======== Texto de lectura ========

Tres años después y con la relación estabilizada ya en una adorable rutina, Mía y un servidor comprendimos que era el momento de agitar un poco nuestra existencia (si tuviéramos lo que los modernos llaman un coach, diríamos que decidimos salir de la zona de confort): había llegado el momento de tener un hermano. ¿Las razones? Básicamente las que todo el mundo había expuesto desde el inicio: Mía pasaba mucho tiempo sola en casa y así estaría acompañada y haría más ejercicio (porque sí, está un poco rellenita).
Quería un macho –las veterinarias a las que consulté me dijeron que era mejor- y quería que fuera un cachorro –también señalaron que la aceptación sería más fácil-. Obviamente quería que fuera adoptado (no compres, adopta). Así que empecé un proceso totalmente desconocido: el de la búsqueda activa de un gato (recuerdo que a Mía me la colocaron). Recurrí, por supuesto, a mi amiga Bárbara, que fue quien trajo a casa a Mía y que es una colocadora de gatos con el sello oficial de la colocación internacional de gatos.

========

Consigna a:
Pasa a una lista numerada el tramo del listado que va desde la línea que contiene "## Installation" hasta la que contiene "Or install from", las dos incluidas, y quita las líneas en blanco.

======== Listado dado ========

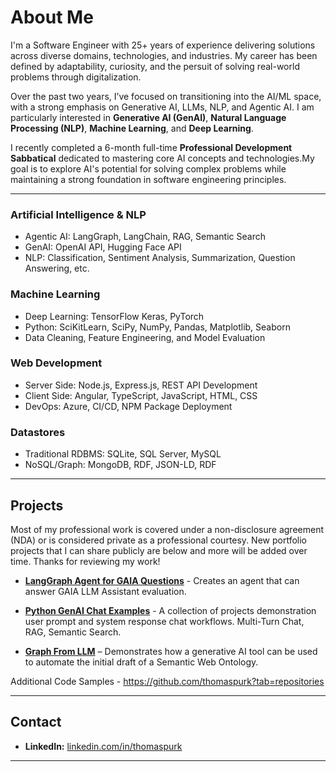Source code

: # About Me  

I'm a Software Engineer with 25+ years of experience delivering solutions across diverse domains, technologies, and industries. My career has been defined by adaptability, curiosity, and the persuit of solving real-world problems through digitalization.

Over the past two years, I’ve focused on transitioning into the AI/ML space, with a strong emphasis on Generative AI, LLMs, NLP, and Agentic AI. I am particularly interested in **Generative AI (GenAI)**, **Natural Language Processing (NLP)**, **Machine Learning**, and **Deep Learning**.

I recently completed a 6-month full-time **Professional Development Sabbatical** dedicated to mastering core AI concepts and technologies.My goal is to explore AI's potential for solving complex problems while maintaining a strong foundation in software engineering principles.  

---

### Artificial Intelligence & NLP
- Agentic AI: LangGraph, LangChain, RAG, Semantic Search
- GenAI: OpenAI API, Hugging Face API  
- NLP: Classification, Sentiment Analysis, Summarization, Question Answering, etc.

### Machine Learning
- Deep Learning: TensorFlow Keras, PyTorch 
- Python: SciKitLearn, SciPy, NumPy, Pandas, Matplotlib, Seaborn
- Data Cleaning, Feature Engineering, and Model Evaluation  

### Web Development  
- Server Side: Node.js, Express.js, REST API Development  
- Client Side: Angular, TypeScript, JavaScript, HTML, CSS  
- DevOps: Azure, CI/CD, NPM Package Deployment 

### Datastores 
- Traditional RDBMS: SQLite, SQL Server, MySQL
- NoSQL/Graph: MongoDB, RDF, JSON-LD, RDF 

---

## Projects

Most of my professional work is covered under a non-disclosure agreement (NDA) or is considered private as a professional courtesy. New portfolio projects that I can share publicly are below and more will be added over time. Thanks for reviewing my work!

- [**LangGraph Agent for GAIA Questions**](https://github.com/thomaspurk/langgraph-agent-gaia-questions/) - Creates an agent that can answer GAIA LLM Assistant evaluation. 

- [**Python GenAI Chat Examples**](https://github.com/thomaspurk/python-gen-ai-chat-examples) - A collection of projects demonstration user prompt and system response chat workflows. Multi-Turn Chat, RAG, Semantic Search.


- [**Graph From LLM**](https://github.com/thomaspurk/graph-from-llm) – Demonstrates how a generative AI tool can be used to automate the initial draft of a Semantic Web Ontology. 
  
Additional Code Samples - https://github.com/thomaspurk?tab=repositories

---

## Contact  
- **LinkedIn:** [linkedin.com/in/thomaspurk](https://linkedin.com/in/thomaspurk)  

---
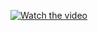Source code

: [![Watch the video](https://img.youtube.com/vi/YlLPS15tnBQ/0.jpg)](https://www.youtube.com/watch?v=YlLPS15tnBQ)
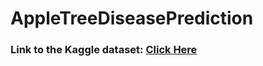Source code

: # AppleTreeDiseasePrediction

### Link to the Kaggle dataset: [Click Here](https://www.kaggle.com/competitions/plant-pathology-2020-fgvc7/data)
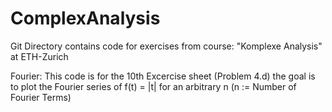 # ComplexAnalysis

Git Directory contains code for exercises from course: "Komplexe Analysis" at ETH-Zurich

Fourier: This code is for the 10th Excercise sheet (Problem 4.d) the goal is to plot the Fourier series of f(t) = |t| for an arbitrary n (n := Number of Fourier Terms)
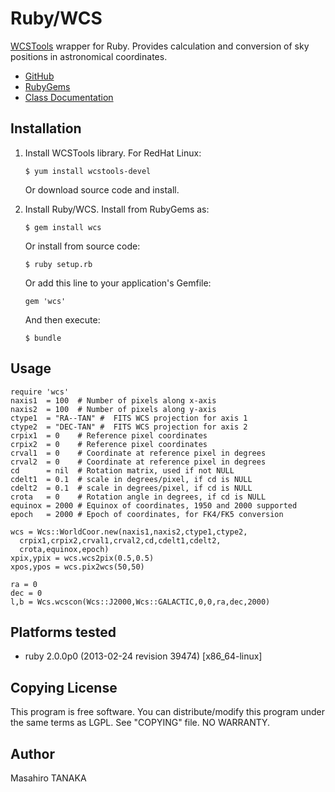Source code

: # Ruby/WCS

[WCSTools](http://tdc-www.harvard.edu/wcstools/) wrapper for Ruby.
Provides calculation and conversion of sky positions in astronomical coordinates.

* [GitHub](https://github.com/masa16/ruby-wcs)
* [RubyGems](https://rubygems.org/gems/wcs)
* [Class Documentation](http://rubydoc.info/gems/wcs/frames/)

## Installation

 1. Install WCSTools library. For RedHat Linux:

        $ yum install wcstools-devel

    Or download source code and install.

 2. Install Ruby/WCS. Install from RubyGems as:

        $ gem install wcs

    Or install from source code:

        $ ruby setup.rb

    Or add this line to your application's Gemfile:

        gem 'wcs'

    And then execute:

        $ bundle


## Usage

    require 'wcs'
    naxis1  = 100  # Number of pixels along x-axis
    naxis2  = 100  # Number of pixels along y-axis
    ctype1  = "RA--TAN" #  FITS WCS projection for axis 1
    ctype2  = "DEC-TAN" #  FITS WCS projection for axis 2
    crpix1  = 0    # Reference pixel coordinates
    crpix2  = 0    # Reference pixel coordinates
    crval1  = 0    # Coordinate at reference pixel in degrees
    crval2  = 0    # Coordinate at reference pixel in degrees
    cd      = nil  # Rotation matrix, used if not NULL
    cdelt1  = 0.1  # scale in degrees/pixel, if cd is NULL
    cdelt2  = 0.1  # scale in degrees/pixel, if cd is NULL
    crota   = 0    # Rotation angle in degrees, if cd is NULL
    equinox = 2000 # Equinox of coordinates, 1950 and 2000 supported
    epoch   = 2000 # Epoch of coordinates, for FK4/FK5 conversion

    wcs = Wcs::WorldCoor.new(naxis1,naxis2,ctype1,ctype2,
      crpix1,crpix2,crval1,crval2,cd,cdelt1,cdelt2,
      crota,equinox,epoch)
    xpix,ypix = wcs.wcs2pix(0.5,0.5)
    xpos,ypos = wcs.pix2wcs(50,50)

    ra = 0
    dec = 0
    l,b = Wcs.wcscon(Wcs::J2000,Wcs::GALACTIC,0,0,ra,dec,2000)

## Platforms tested

* ruby 2.0.0p0 (2013-02-24 revision 39474) [x86_64-linux]

## Copying License

This program is free software.
You can distribute/modify this program
under the same terms as LGPL.
See "COPYING" file.
NO WARRANTY.

## Author

Masahiro TANAKA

========

Consigna b:
En el texto de lectura, ¿por qué se quería que el nuevo gato fuera un cachorro?

Respuesta a:
1. ## Installation
2.  1. Install WCSTools library. For RedHat Linux:
3.         $ yum install wcstools-devel
4.     Or download source code and install.
5.  2. Install Ruby/WCS. Install from RubyGems as:
6.         $ gem install wcs
7.     Or install from source code:

Respuesta b:
Porque las veterinarias señalaron que así la aceptación sería más fácil.